Grotesque or beautiful? Priceless or worthless? Rare antiquity or outright fake? For more than a decade Concordia University has investigated the origins of a mysterious sculpture. Once part of the Diniacopoulos Collection of Mediterranean antiquities, it has been in the university's possession since 1999.
The 67-centimetre-high limestone work, with traces of pigments, depicts two nude seated figures with large heads. It also features inscriptions in what appears to be an ancient yet unidentified language.
So far, no authority has been able to confirm the sculpture's pedigree.

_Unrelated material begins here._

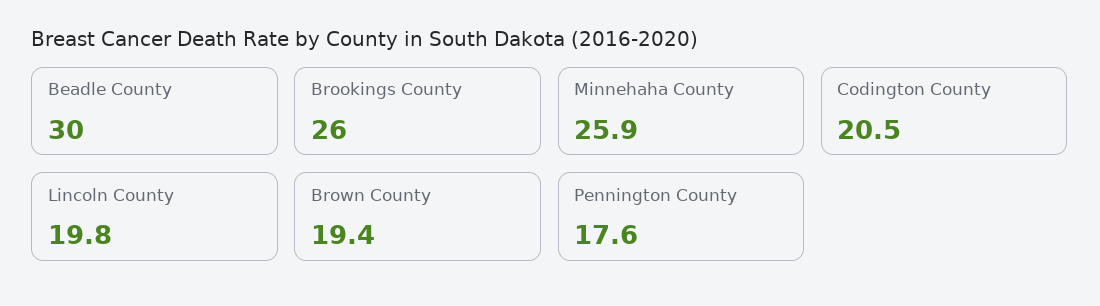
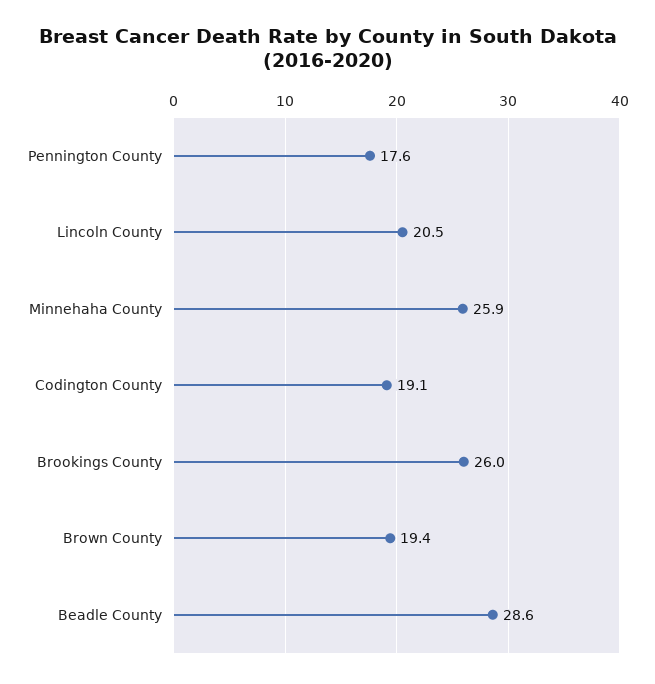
Beadle County: 30 -> 28.6
Codington County: 20.5 -> 19.1
Lincoln County: 19.8 -> 20.5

"One specialist commented that if it can be proven to date to the period when the Jews were exiled from Egypt, it could be one of the rarest finds of its kind," says Epstein. "Another archaeologist suggested the statue was either from a predynastic tomb or was an outright fake."
Vincent and Olga Diniacopoulos, who amassed a collection now dispersed in museums and private collections the world over, brought the work to Canada. Identified as The Starving of Saqqara, the sculpture was exhibited in the 1950s at their family-owned Galerie Ars Classica on Sherbrooke Street in Montreal. The name Saqqara refers to the vast burial ground in the ancient capital of Memphis in Egypt. However, how this region relates to the work or how it received the name remains part of the mystery.